■ **EXERCISE INSTRUCTIONS**
The only acceptable output is every entry, printed exactly.
= Beginning of Section =
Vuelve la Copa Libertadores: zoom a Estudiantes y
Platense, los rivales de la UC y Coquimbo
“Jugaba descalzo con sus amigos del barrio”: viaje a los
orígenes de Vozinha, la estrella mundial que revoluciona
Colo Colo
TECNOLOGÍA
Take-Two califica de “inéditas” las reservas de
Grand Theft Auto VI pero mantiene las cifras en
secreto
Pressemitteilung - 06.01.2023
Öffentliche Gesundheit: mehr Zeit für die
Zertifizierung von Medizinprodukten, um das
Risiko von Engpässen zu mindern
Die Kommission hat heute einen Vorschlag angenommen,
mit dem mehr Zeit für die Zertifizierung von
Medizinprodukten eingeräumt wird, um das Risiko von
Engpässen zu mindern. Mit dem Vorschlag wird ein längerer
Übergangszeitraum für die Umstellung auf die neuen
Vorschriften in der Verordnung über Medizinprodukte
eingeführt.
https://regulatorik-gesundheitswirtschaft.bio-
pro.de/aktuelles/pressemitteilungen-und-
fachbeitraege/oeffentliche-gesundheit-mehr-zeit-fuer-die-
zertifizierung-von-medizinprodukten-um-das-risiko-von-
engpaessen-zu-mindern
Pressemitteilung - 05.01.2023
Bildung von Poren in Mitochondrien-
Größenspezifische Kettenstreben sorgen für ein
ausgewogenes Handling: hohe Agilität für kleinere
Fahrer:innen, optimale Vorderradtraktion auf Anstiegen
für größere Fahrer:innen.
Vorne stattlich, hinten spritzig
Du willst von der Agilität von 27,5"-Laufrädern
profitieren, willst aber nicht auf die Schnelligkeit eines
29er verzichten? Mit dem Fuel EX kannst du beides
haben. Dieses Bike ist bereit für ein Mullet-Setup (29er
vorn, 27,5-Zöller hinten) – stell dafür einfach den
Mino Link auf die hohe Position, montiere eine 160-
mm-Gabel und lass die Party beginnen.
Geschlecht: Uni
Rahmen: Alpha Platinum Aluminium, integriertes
= End of Section =
■ **REPLY**
Vuelve la Copa Libertadores: zoom a Estudiantes y
Platense, los rivales de la UC y Coquimbo
“Jugaba descalzo con sus amigos del barrio”: viaje a los
orígenes de Vozinha, la estrella mundial que revoluciona
Colo Colo
TECNOLOGÍA
Take-Two califica de “inéditas” las reservas de
Grand Theft Auto VI pero mantiene las cifras en
secreto
Pressemitteilung - 06.01.2023
Öffentliche Gesundheit: mehr Zeit für die
Zertifizierung von Medizinprodukten, um das
Risiko von Engpässen zu mindern
Die Kommission hat heute einen Vorschlag angenommen,
mit dem mehr Zeit für die Zertifizierung von
Medizinprodukten eingeräumt wird, um das Risiko von
Engpässen zu mindern. Mit dem Vorschlag wird ein längerer
Übergangszeitraum für die Umstellung auf die neuen
Vorschriften in der Verordnung über Medizinprodukte
eingeführt.
https://regulatorik-gesundheitswirtschaft.bio-
pro.de/aktuelles/pressemitteilungen-und-
fachbeitraege/oeffentliche-gesundheit-mehr-zeit-fuer-die-
zertifizierung-von-medizinprodukten-um-das-risiko-von-
engpaessen-zu-mindern
Pressemitteilung - 05.01.2023
Bildung von Poren in Mitochondrien-
Größenspezifische Kettenstreben sorgen für ein
ausgewogenes Handling: hohe Agilität für kleinere
Fahrer:innen, optimale Vorderradtraktion auf Anstiegen
für größere Fahrer:innen.
Vorne stattlich, hinten spritzig
Du willst von der Agilität von 27,5"-Laufrädern
profitieren, willst aber nicht auf die Schnelligkeit eines
29er verzichten? Mit dem Fuel EX kannst du beides
haben. Dieses Bike ist bereit für ein Mullet-Setup (29er
vorn, 27,5-Zöller hinten) – stell dafür einfach den
Mino Link auf die hohe Position, montiere eine 160-
mm-Gabel und lass die Party beginnen.
Geschlecht: Uni
Rahmen: Alpha Platinum Aluminium, integriertes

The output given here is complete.